Activity.
Search the entries for the word "name" and pull out each line that has it.

========================================================================

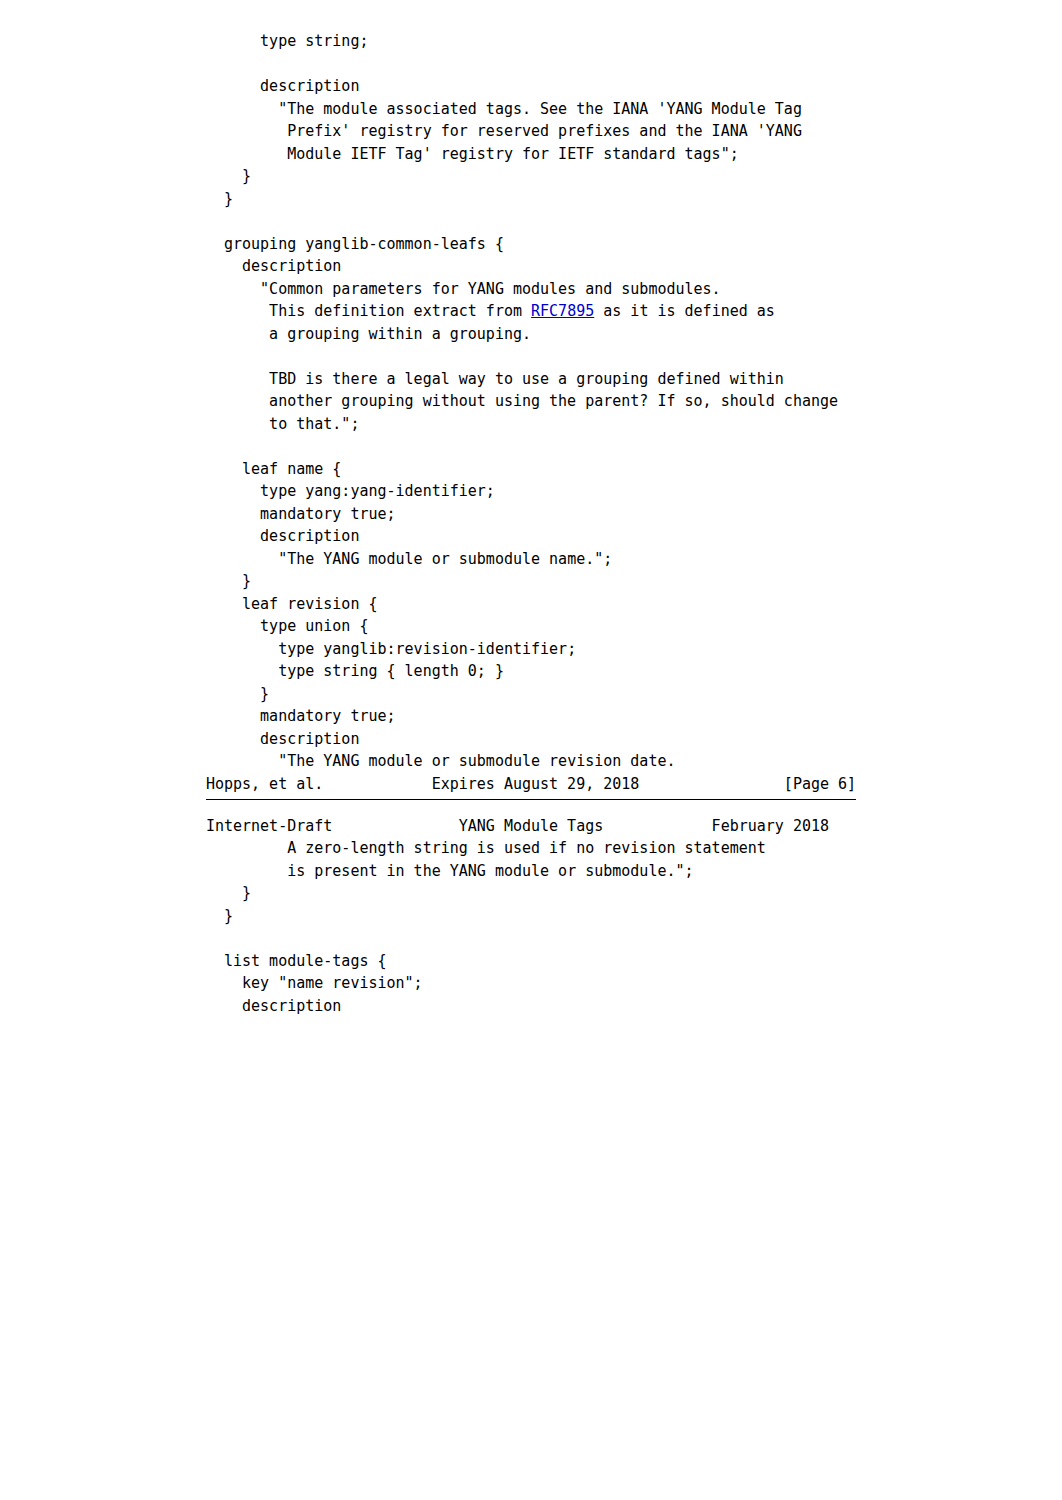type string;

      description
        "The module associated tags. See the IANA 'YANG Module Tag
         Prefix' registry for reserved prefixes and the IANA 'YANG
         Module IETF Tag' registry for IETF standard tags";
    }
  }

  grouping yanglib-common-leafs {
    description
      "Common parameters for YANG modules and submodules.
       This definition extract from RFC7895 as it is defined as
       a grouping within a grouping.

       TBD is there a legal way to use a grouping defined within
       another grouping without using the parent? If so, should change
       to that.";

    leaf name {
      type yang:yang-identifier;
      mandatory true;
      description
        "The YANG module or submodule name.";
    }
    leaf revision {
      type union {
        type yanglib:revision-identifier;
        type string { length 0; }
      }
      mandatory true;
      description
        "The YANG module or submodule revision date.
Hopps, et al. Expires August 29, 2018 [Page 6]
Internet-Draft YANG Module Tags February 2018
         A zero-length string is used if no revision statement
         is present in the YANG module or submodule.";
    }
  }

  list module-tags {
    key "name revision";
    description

========================================================================

Task response.
    leaf name {
        "The YANG module or submodule name.";
    key "name revision";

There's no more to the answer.